━━━━━ TEXT SEGMENT
This is where I do things differently to ease the homing process in the future!

1. Focus the laser (Using LightBurn's "Fire" button)
2. WRITE DOWN THE Z POSITION. (and turn off the laser)

Now you know the Z-position for the sacrificial board. This will ease future homing operations when switching from 3D printing back to laser-engraving.

Setup for engraving cutting:

1. Add the wood you want to engrave/cut.
2. JOG the Z-axis UP the thickness of that wood.

Example w/ 3mm thick wood:

• If you focused your laser just now, move the Z-axis up 3mm.
• If you just HOMED your printer, move your Z-axis up 3mm + the Z POSITION you wrote down earlier

This allows you to skip the step of focusing the laser each time you home it!

Since the Z-limit switch is still set up for 3D printing, and the 3D-printed bracket keeps the laser out of the way of the X-axis motor and up away from the print, switching between 3D printing and Laser modes is simple!
━━━━━━━━━━
WORK ORDER 1:
Output the chart entries below line for line, leaving out the pictures.
━━━━━ DATASET
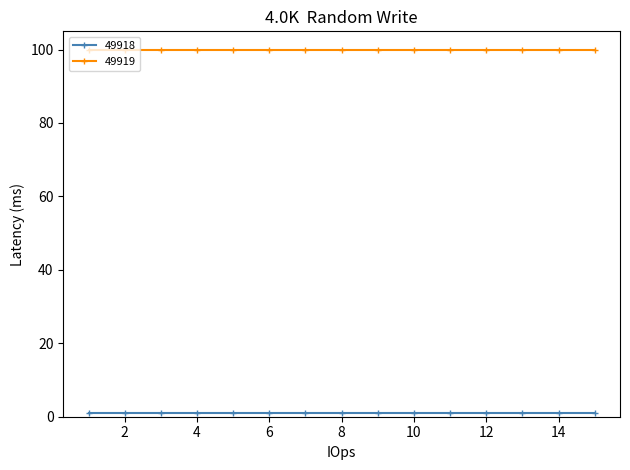

What is the value of the 49919 point at the 13th from the left?

100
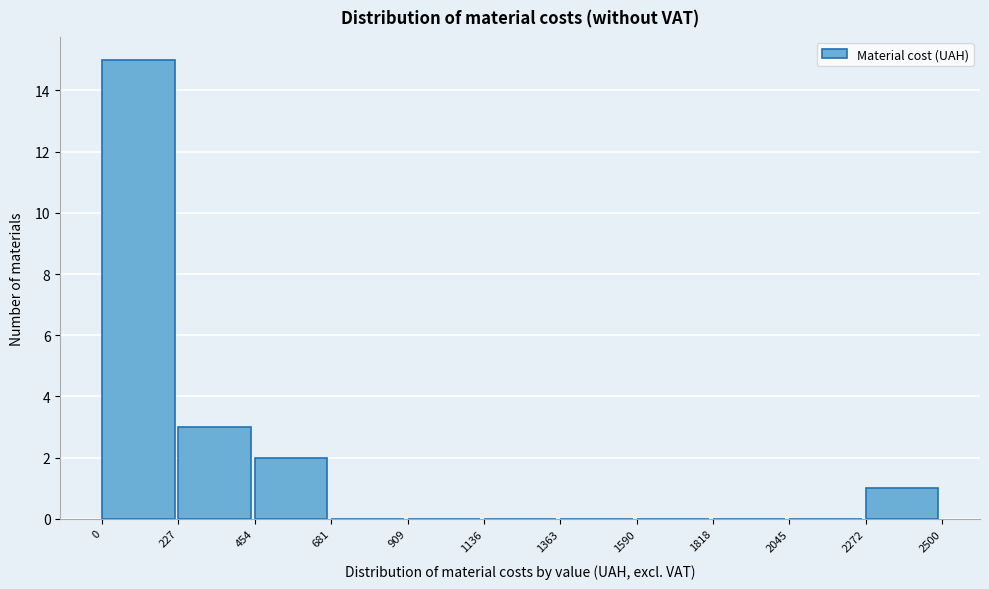

Which range on the x-axis has the tallest bar?

0 to 227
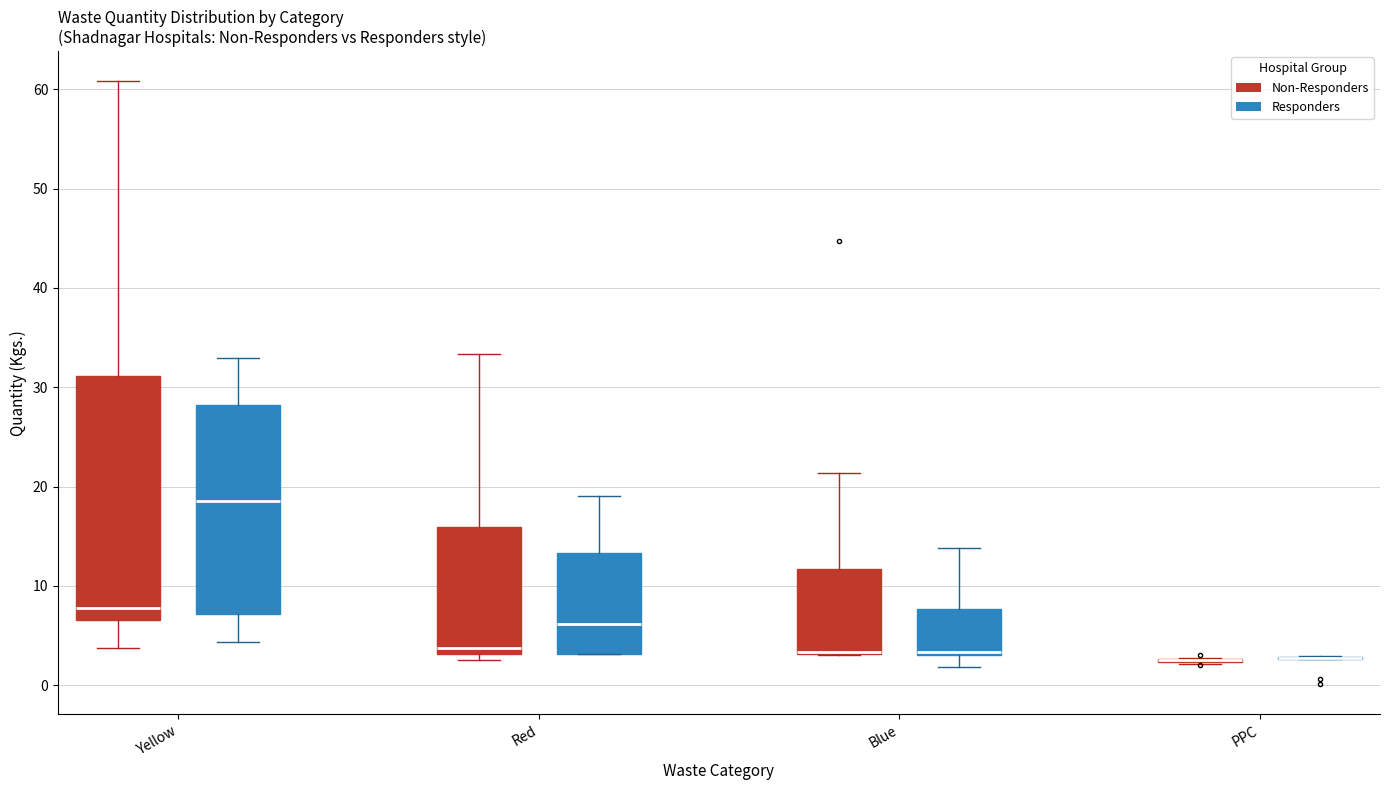

Comparing the boxes themselves (not the whiskers), which one is the tallest?

Yellow (Non-Responders)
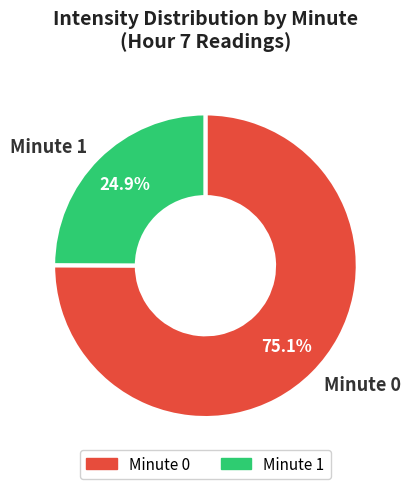

Does Minute 1 represent more than half of the total?

No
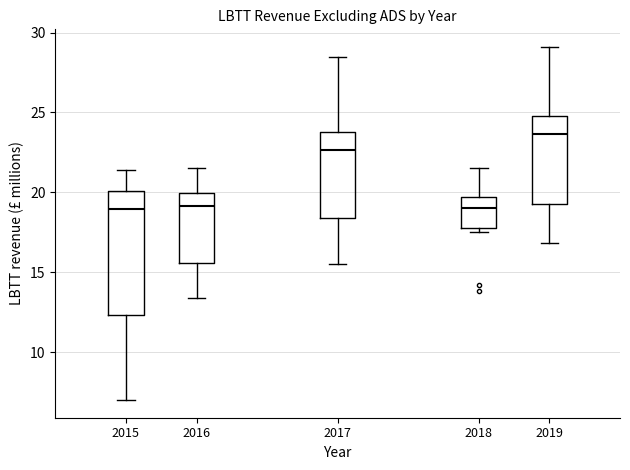

Where does the lower whisker of the box at x = 2017 end on the y-axis? The values are not printed on the chart, so give them approximately, as read against the axis.

15.5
━━━━━━━━━━
WORK ORDER 2:
Return the passage of the laser setup notes that begins at the words "1. Add the wood" and stops after "Z-axis up 3mm.", copied exactly.

WRITTEN SOLUTION 1:
What is the value of the 49919 point at the 13th from the left?

100

Which range on the x-axis has the tallest bar?

0 to 227

Comparing the boxes themselves (not the whiskers), which one is the tallest?

Yellow (Non-Responders)

Does Minute 1 represent more than half of the total?

No

Where does the lower whisker of the box at x = 2017 end on the y-axis? The values are not printed on the chart, so give them approximately, as read against the axis.

15.5

WRITTEN SOLUTION 2:
1. Add the wood you want to engrave/cut.
2. JOG the Z-axis UP the thickness of that wood.

Example w/ 3mm thick wood:

• If you focused your laser just now, move the Z-axis up 3mm.